Kanunu’nun …/…. maddesi aynı zamanda özünde cezalandırmayı da amaçlayan bir düzenleme içermektedir. Yasa koyucu 5490 Sayılı Kanuna göre doğru adresini zamanında Nüfus Müdürlüğü’ne bildirmeyen vatandaşı cezalandırmak amacını gütmüştür. Tebligat Yasası’nın dar yorumlanması, geçerli bir mazereti nedeniyle yeni adresini zamanında Nüfus Müdürlüğü’ne bildiremeyen veya önemli bir mazereti nedeniyle (yatarak hastahanede tedavi gören hasta gibi) bir kaç aylığına adresinden ayrılmak zorunda kalan vatandaşın cezalandırılmasına neden olur. Yasanın yorumunda yardımcı kaynak olan madde gerekçelerini dikkate almak gerekir. Tebligat Kanunu’nda değişiklik yapılan madde gerekçelerinden açıkça anlaşılacağı üzere iki veya üç tebligatla sorun çözülmek istenmiştir. Hem yasa metninde, hem yasanın uygulanmasını gösteren yönetmelikte ve hem de madde gerekçesinde muhatabın sadece adres kayıt sistemindeki yerleşim yeri adresinin bilinen adres olarak bildirilmesi halinde, doğrudan doğruya TK’nun …/…. maddesine göre tebligat yapılacağı açıklamasına yer verilmemiş, bilakis bildirilen adrese tebligat yapılamaması halinde …/…. maddeye göre tebligat yapılacağı önemle vurgulanmıştır. Adres kayıt sistemindeki adres, tebligat yapılamayacağı açıkça anlaşılan bir adres olmadığı için öncelikle normal bir tebligat çıkartılarak, Tebligat Kanunu’nun …/…. maddesinde ve Tebligat Yönetmeliği’nin 30. maddesinde muhatap lehine olan araştırmaların yapılarak tebligatın kendisine ulaşması ve bilgilendirme işleminin yerine getirilmesi gerekir. Tebligatın anlamı bildirimdir. Tebligatın yazılı bildirim ve belgelendirme olmak üzere iki ana unsuru vardır. Tebligat savunma hakkı ile sıkı sıkıya bağlıdır. Yargıtay Hukuk Genel Kurulu’nun 30…..2009 tarihli, 2009/…-563 E.2009/600 K. sayılı kararında da açıkça vurgulandığı üzere icra takibinin sağlıklı bir biçimde sürdürülebilmesi, itirazların yapılabilmesi ve takibin süratle sonuçlandırılabilmesi, ancak, tarafların icra takibinden usulünce haberdar edilmesi ile mümkündür.
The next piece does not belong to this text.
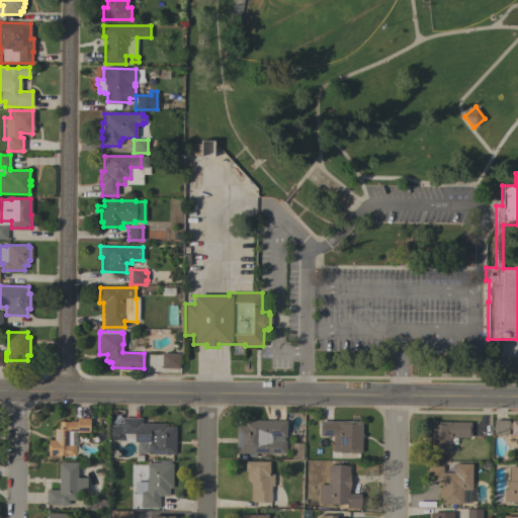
[(161,368),(162,353),(179,353),(178,368),(161,368)]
Zira, takip borçlusunun hangi icra dairesinde aleyhine takip bulunduğunu, hakkındaki taleplerin nelerden ibaret olduğunu bilmesi ve varsa itirazlarını zamanında ve doğru merciiye yöneltebilmesi usulüne uygun olarak yapılacak tebligat ile sağlanabilir.
Somut olayda, şikayet konusu yapılan tebligatın “(Mernis Adresi) .. … ….. …. … …./…” adresine TK.m. …/… şerhi ile muhtara ….04.2015 tarihinde tebliğ edildiği, tebligat üzerinde, çıkaran merci tarafından adres muhatabın adres kayıt sistemindeki adresi olduğu için tebigatın TK’nun …/…. maddesine göre yapılacağına ilişkin bir şerh bulunmadığı, bu nedenlerle tebligatın usulsüz olduğu görülmüştür.
O halde mahkemece, ödeme emri tebliğinin usulsüz olduğunun kabulü ile borçlunun dayanak belgenin ödeme emrine eklenmediği yönündeki şikayetinin esasının incelenerek oluşacak sonuca göre karar verilmesi gerekirken, yazılı şekilde hüküm tesisi isabetsizdir.
SONUÇ : Borçlunun temyiz itirazlarının kabulü ile mahkeme kararının yukarıda yazılı nedenlerle İİK’nun 366 ve HUMK’nun 428. maddeleri uyarınca (BOZULMASINA), peşin alınan harcın istek halinde iadesine, ilamın tebliğinden itibaren … gün içinde karar düzeltme yolu açık olmak üzere, ……..2016 gününde oybirliğiyle karar verildi.